### REQUEST
Continue the email below about eprints, preprints and postprints from where it stops.

Re: EPRINTS = PREPRINTS (unrefereed) + POSTPRINTS (refereed)

From: Steve Hitchcock <sh94r_at_ECS.SOTON.AC.UK>
Date: Mon, 15 May 2000 00:43:33 +0100

Paul Ginsparg defined an eprint as "something self-archived by the author".
Isn't that the clearest distinction, and an obvious one for this forum to
draw? OAi is predicated on this definition, and it draws a very clear line
between the two main types of archive - LANL, and the emerging PubMed
Central model - that are available today.

Steve

At 11:43 13/05/00 +0100, you wrote:
>In "Souped-up search engines" (Nature May 11 2000)
>http://helix.nature.com/webmatters/search/search.html
>Declan Butler wrote:
>
> > in February, the operators of the world's leading
> > archives of electronic preprints, or 'e-prints', agreed standard
> > formats that should allow scientists to search across all of them
> > simultaneously.
>
>Two errors here, one small, one not so small. The small one is that it
>wasn't in February. The other one -- rather bigger and leading to
>endless misunderstandings -- is that "e-prints" is NOT synonymous with
>"electronic preprints." (I am beginning to believe that this persistent
>erroneous equation of the two may be one of the factors delaying us
>on the road to the optimal and the inevitable.)
>
>EPRINTS (or e-prints) are electronic versions of BOTH "preprints" and
>"postprints."
>
>PREPRINTS in turn means pre-refereeing (i.e., unrefereed) research
>papers, almost all of them prepared for submission to refereed journals
>(or refereed conference proceedings) for refereeing.
>
>POSTPRINTS are post-refereeing (i.e., refereed, revised, accepted final
>drafts of) research papers, all of them appearing in or soon to appear
>in refereed journals (or refereed conference proceedings).

### INPUT DATA
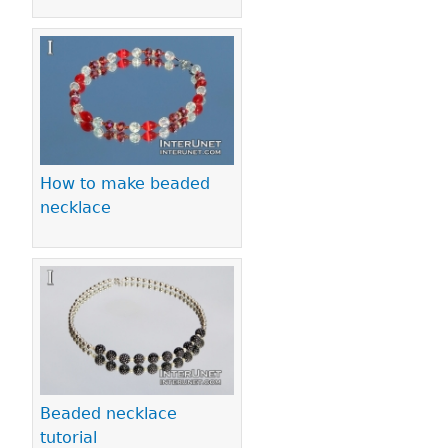
How to make beaded
necklace
Beaded necklace
tutorial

### TASK RESPONSE
>
>Incorrectly equating eprints with preprints and forgetting about
>postprints gives the entirely erroneous impression that the free, online
>eprint archives are only, or primarily, for unrefereed research. This is
>not true, and never has been true. Authors can and do self-archive their
>preprints (first, naturally), and, once they are refereed, revised and
>accepted, their postprints too, in the same archives (either in place
>of, or, better, in addition to, their embryonic predecessors).
>
>Not making it explicitly clear that "eprints" = "preprints +
>postprints" can lead to confusing either/or statements like these:
>
> > This Santa Fe Convention will allow e-prints to be tagged as
> > 'refereed' or 'unrefereed', along with other information such as
> > author and keywords. Using software that will become available
> > this month, any scientist could, in principle, set up an e-print or
> > refereed website, or a site of conference proceedings, in the
> > knowledge that it would be compatible with this global system.
>
>The first half sounds like it understands that eprints consist of
>BOTH preprints (unrefereed) AND postprints (refereed), but the second
>sounds again like EITHER/OR.
>
>Let me accordingly make it quite explicit: The refereed/unrefereed
>tag is meant to distinguish papers (or embryonic stages of papers) in
>the SAME archive. The soon-to-be-released Santa-Fe-compliant, eprint
>software in question is intended, in the first instance, for
>adoption by universities to provide an immediate interperable open
>archive for the self-archiving of all their researchers papers (pre-
>and post-refereeing), in all disciplines. The "refereed" (and
>"journal-name") metadata tags will then allow all the distributed open
>eprint archive clones to be collected by open search and harvesting
>services into one global searchable, full-text-accessible "virtual
>collection" of the refereed literature, with the user not having to
>worry about where the actual papers happen to be located.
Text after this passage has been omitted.